In 1996, Congress overhauled federal immigration system and expanded the definition of “aggravated felonies” to include 20 new crimes like “counterfeit, perjury, and obstruction of justice” and dropped its threshold requirements for deportable prison sentences from five years to one. As a result, it became much easier to deport non-citizens who were convicted of aggravated felonies with no possibility of judicial discretion. Barajas and other soldiers were thus getting deported even after serving out their prison sentences as a form of double punishment. Soldiers are only allowed back to the United States after they die because the government provides a burial plot for them.
“I had two Army commendation medals, a national defense ribbon, and a humanitarian award,” Barajas said to a local CBS affiliate in 2013.
Immigrants have served in the U.S. Armed Forces since the American Revolutionary War. According to a 2011 Center for Naval Analyses report, at least 70,000 non-citizens had enlisted between the 1999 and 2008 fiscal years.

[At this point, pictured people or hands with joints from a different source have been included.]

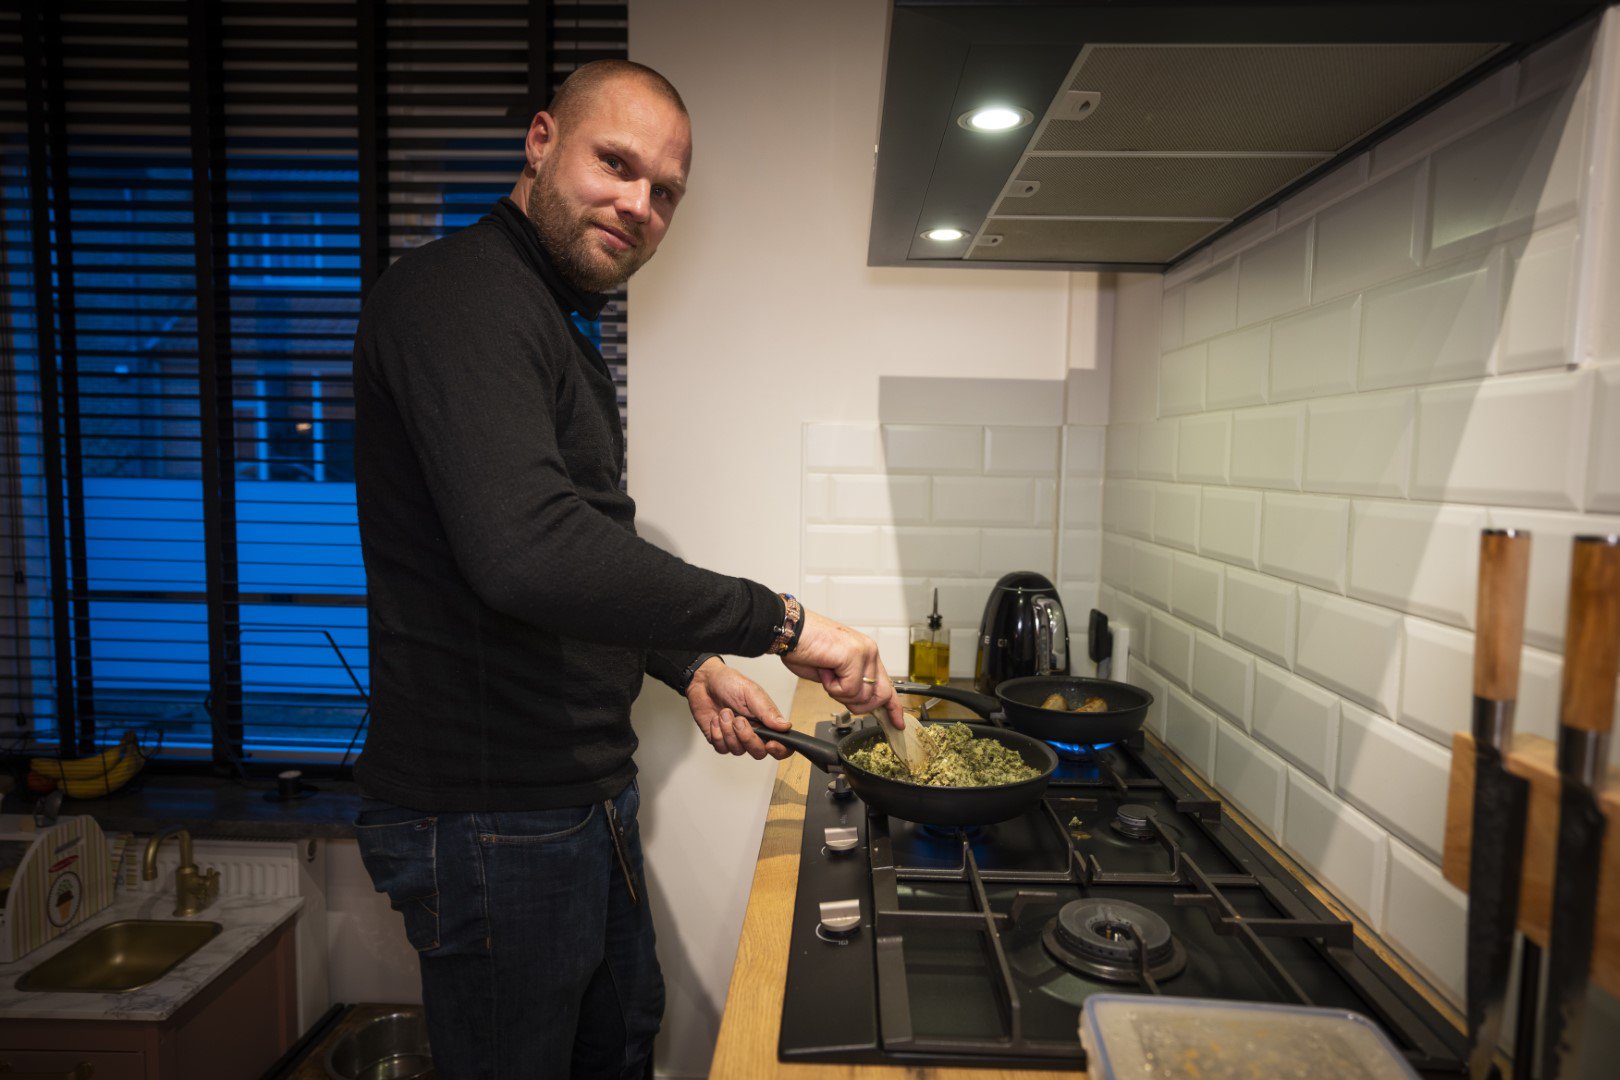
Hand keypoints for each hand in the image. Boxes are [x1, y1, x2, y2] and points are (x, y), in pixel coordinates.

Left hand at [685, 659, 792, 759]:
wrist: (704, 681)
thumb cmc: (729, 683)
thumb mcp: (751, 692)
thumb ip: (768, 711)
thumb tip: (785, 726)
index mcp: (766, 721)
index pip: (782, 744)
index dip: (780, 750)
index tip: (770, 744)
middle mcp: (753, 732)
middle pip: (759, 752)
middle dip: (747, 738)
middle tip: (739, 720)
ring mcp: (736, 738)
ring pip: (738, 751)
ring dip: (729, 731)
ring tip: (725, 712)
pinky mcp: (720, 740)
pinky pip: (721, 748)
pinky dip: (717, 733)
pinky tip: (715, 719)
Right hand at [781, 609, 905, 730]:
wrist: (790, 631)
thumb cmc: (806, 647)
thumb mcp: (834, 672)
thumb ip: (850, 684)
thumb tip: (859, 701)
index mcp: (867, 655)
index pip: (887, 686)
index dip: (893, 708)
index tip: (897, 723)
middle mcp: (869, 652)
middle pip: (880, 696)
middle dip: (859, 705)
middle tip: (839, 691)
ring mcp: (864, 653)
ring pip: (862, 696)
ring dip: (839, 693)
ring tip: (827, 673)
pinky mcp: (854, 656)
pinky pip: (849, 689)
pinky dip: (832, 687)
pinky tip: (825, 670)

Last week, a group of impassioned undocumented immigrants went to Washington, D.C. to make the case to Congress to allow them to join the military. But House members shot down a chance to pass Rep. Jeff Denham’s (R-CA) ENLIST Act, which would have allowed them to enlist in the military and to eventually naturalize. House Majority Leader Eric Cantor (R-VA) said that he “support[ed] the principle” of Denham’s measure, but that it was not appropriate to attach it to a national budget policy bill. At the same time, the Pentagon announced last Tuesday that it will review military eligibility requirements to allow some undocumented youths, who were granted temporary legal presence under the Deferred Action for Childhood Arrivals (DACA) program.